Enabling Cross-Organizational Threat Sharing through Dynamic, Flexible TransformReturn to TOC presented at FIRST 2014

by Chris Strasburg, Andrew Hoying, Daniel Harkness, Scott Pinkerton,

Summary : The objective of the Cyber Fed Model (CFM) project is to facilitate the sharing of actionable and relevant cyber threat data between organizations in near real time. One obstacle to scalable data sharing is making the process of sharing (uploading) as streamlined as possible, while ensuring that data is delivered to recipients in a format they can easily integrate into existing cyber processes.
This is not a new challenge; many SIEM vendors and open source tools have addressed the problem of ingesting and producing data in multiple formats. These approaches tend to fall into two broad categories:
• Use pre/post processing of data to extract fields and allow users to define new fields on the fly (e.g. Splunk)
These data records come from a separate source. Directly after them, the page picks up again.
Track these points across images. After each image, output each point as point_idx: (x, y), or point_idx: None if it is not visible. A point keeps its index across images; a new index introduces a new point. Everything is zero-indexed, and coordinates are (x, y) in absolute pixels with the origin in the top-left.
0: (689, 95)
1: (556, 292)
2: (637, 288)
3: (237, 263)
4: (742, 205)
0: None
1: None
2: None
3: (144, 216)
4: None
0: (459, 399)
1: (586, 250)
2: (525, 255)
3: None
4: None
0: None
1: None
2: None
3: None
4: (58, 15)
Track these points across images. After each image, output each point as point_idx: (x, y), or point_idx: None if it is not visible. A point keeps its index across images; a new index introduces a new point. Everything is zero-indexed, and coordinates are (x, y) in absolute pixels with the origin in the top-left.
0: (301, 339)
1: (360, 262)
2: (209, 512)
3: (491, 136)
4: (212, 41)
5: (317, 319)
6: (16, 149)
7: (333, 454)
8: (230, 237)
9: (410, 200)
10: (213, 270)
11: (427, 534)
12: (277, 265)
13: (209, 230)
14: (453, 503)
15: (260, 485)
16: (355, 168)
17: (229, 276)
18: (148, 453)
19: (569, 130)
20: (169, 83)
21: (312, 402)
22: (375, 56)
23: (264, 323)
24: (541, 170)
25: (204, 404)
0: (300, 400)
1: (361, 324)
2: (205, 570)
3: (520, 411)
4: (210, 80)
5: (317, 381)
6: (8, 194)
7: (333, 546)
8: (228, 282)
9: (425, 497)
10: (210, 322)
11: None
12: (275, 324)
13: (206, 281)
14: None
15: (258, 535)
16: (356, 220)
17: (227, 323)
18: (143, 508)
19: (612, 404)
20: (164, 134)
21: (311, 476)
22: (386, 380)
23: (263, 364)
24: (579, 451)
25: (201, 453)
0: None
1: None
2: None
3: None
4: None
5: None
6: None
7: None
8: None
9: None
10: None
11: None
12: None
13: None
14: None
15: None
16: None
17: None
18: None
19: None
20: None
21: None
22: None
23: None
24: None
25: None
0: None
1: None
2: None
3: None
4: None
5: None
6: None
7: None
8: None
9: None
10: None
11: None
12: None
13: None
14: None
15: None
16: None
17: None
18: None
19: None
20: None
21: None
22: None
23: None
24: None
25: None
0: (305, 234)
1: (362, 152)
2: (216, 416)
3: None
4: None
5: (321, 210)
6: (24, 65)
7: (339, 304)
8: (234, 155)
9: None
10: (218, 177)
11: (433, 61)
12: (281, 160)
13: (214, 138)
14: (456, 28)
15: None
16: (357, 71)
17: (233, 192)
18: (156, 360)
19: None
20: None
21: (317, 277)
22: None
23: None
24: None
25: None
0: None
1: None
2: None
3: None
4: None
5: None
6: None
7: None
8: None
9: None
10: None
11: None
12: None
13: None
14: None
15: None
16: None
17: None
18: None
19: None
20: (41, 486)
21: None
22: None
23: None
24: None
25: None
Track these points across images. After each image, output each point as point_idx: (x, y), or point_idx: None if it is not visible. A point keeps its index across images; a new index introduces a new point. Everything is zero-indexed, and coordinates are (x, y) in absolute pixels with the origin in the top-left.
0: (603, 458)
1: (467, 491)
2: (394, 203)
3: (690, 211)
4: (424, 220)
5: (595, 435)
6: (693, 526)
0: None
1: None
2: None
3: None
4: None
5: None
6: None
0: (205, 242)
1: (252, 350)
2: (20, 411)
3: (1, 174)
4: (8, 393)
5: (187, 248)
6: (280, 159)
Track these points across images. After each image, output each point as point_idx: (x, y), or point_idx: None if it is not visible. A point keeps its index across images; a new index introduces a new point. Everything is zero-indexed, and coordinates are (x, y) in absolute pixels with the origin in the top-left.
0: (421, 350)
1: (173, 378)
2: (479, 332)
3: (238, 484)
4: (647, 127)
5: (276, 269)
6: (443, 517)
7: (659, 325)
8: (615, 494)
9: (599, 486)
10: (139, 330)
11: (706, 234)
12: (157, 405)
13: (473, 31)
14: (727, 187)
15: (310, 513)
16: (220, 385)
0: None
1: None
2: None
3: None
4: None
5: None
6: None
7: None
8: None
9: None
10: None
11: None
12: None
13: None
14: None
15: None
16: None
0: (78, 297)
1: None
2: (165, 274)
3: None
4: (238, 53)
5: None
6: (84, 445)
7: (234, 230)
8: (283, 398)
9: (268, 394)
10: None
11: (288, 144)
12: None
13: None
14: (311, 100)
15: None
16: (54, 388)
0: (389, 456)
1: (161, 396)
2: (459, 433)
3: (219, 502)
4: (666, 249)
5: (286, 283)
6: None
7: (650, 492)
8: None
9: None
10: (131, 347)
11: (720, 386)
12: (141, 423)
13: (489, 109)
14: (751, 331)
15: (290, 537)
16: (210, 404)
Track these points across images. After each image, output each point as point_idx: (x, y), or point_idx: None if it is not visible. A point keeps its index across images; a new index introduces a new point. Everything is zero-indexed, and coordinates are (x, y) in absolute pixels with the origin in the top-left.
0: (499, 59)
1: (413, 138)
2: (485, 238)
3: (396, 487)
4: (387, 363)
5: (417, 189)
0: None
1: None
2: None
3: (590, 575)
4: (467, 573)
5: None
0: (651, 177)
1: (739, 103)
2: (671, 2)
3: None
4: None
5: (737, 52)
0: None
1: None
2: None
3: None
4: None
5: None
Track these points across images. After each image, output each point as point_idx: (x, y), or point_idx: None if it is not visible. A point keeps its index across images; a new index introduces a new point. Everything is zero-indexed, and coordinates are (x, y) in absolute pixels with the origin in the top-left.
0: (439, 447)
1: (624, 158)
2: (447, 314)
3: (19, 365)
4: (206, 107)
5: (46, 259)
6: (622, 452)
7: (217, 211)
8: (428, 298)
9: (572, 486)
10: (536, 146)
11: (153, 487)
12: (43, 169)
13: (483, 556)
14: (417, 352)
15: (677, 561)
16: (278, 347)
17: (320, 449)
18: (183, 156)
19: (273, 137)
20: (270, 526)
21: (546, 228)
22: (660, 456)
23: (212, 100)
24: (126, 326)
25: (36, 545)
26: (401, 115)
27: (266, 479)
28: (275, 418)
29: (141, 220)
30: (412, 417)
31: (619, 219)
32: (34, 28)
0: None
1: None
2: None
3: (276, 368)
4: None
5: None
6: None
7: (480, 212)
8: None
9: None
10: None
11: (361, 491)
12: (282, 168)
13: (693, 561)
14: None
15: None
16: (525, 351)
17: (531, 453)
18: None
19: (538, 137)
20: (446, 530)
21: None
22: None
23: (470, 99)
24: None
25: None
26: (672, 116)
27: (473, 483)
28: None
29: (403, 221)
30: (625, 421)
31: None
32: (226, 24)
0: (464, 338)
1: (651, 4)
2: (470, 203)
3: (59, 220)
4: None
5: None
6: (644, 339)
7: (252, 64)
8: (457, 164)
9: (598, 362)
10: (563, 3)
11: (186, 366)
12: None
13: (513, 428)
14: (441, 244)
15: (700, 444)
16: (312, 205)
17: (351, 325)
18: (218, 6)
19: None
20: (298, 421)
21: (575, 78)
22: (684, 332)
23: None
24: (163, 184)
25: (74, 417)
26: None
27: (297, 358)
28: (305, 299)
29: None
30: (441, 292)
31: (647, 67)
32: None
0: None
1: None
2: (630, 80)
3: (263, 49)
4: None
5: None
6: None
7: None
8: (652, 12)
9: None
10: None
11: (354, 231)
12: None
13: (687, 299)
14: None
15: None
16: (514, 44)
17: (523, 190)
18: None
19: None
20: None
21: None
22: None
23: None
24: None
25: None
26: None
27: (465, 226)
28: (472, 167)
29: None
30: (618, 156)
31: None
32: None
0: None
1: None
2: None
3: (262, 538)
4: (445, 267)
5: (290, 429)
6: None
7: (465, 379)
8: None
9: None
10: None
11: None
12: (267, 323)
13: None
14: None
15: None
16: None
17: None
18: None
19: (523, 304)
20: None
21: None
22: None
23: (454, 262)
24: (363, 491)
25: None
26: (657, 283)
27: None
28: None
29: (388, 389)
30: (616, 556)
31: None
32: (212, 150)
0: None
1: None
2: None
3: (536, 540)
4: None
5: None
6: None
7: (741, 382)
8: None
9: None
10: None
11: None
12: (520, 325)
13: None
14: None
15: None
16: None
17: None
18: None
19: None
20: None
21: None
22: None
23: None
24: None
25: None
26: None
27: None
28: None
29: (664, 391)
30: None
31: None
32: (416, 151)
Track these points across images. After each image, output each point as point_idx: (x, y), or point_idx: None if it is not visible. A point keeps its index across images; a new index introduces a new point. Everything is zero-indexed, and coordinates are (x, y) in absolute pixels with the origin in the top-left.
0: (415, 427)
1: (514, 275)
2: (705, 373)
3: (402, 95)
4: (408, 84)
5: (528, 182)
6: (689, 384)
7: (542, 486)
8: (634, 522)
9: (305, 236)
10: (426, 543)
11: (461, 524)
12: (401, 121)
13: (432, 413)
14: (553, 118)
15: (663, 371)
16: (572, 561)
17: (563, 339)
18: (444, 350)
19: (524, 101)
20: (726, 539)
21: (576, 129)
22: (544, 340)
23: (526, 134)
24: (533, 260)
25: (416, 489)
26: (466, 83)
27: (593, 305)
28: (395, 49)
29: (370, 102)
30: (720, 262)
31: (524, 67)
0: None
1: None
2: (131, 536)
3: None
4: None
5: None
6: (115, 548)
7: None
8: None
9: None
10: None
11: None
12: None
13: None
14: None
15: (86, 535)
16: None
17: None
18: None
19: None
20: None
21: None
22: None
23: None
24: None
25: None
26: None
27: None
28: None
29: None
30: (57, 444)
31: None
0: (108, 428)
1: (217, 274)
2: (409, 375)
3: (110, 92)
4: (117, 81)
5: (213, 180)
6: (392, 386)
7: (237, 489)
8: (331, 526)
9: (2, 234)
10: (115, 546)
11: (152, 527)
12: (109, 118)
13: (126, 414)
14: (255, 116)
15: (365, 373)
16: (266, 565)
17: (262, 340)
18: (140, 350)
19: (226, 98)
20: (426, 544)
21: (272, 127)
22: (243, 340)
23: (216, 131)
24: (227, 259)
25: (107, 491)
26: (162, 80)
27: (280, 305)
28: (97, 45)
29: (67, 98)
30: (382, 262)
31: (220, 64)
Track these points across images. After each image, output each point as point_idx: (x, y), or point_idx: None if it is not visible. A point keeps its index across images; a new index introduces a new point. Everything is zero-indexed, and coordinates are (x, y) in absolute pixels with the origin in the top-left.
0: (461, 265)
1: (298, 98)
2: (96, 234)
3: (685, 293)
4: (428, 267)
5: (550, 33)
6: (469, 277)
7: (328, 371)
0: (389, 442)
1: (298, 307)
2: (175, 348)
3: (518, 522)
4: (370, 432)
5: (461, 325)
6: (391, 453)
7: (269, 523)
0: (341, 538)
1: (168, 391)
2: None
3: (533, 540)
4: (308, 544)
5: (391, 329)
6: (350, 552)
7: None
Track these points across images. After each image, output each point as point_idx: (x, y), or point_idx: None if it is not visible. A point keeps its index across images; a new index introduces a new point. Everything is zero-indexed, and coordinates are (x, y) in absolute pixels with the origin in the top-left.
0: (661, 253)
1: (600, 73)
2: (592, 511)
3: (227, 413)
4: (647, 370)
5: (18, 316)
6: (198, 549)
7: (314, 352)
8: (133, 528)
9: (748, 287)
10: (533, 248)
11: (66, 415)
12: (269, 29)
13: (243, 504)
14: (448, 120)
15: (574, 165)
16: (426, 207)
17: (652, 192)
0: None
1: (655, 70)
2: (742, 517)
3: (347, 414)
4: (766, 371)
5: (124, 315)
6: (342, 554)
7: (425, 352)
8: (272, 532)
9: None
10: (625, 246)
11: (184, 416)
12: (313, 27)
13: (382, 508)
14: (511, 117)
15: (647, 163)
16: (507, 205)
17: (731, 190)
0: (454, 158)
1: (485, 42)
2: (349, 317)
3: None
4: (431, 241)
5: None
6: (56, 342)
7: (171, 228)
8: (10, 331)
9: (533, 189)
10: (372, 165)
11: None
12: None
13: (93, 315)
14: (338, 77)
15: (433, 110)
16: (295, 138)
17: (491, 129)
• Develop an extensive library of event parsers that preprocess all events and extract known fields from them (e.g. ArcSight)
Generally, however, these solutions are specific to the vendor or tool in question. Complicating the scenario is the existence of multiple competing standards for data sharing formats. Even when a local tool is capable of producing data in a number of formats, sharing that data with other organizations still requires a transformation for the recipient to parse and act on it.
To address this problem, the CFM project is working to develop a flexible transform capability which will both apply defined parsers to known well-defined formats, as well as allow data submitters to provide a description of their data format. Three levels of translation are used to provide on-the-fly transformation to an intermediate representation: syntactic, schematic, and semantic. Uploaders (and downloaders) provide descriptions of the provided (desired) format, and the data will be parsed (produced) in that form.
Developing this capability requires addressing a number of questions, for example:
• How do we normalize the semantics between the data produced by various sources for sharing? For example, similar fields with different meanings, when different tools interpret the same data.
• How do we maintain relationship data between submitted indicators during transformation?
• How do we remain flexible enough to represent new proposed formats without requiring code changes or manual parser generation?
• How do we handle cases where the output format cannot represent all the information provided by the original sender?
• Which aspects of this transformation should be handled centrally (e.g. within the service) as opposed to at the client?
In this talk, we will present our design in detail, and discuss how our approach addresses the questions above.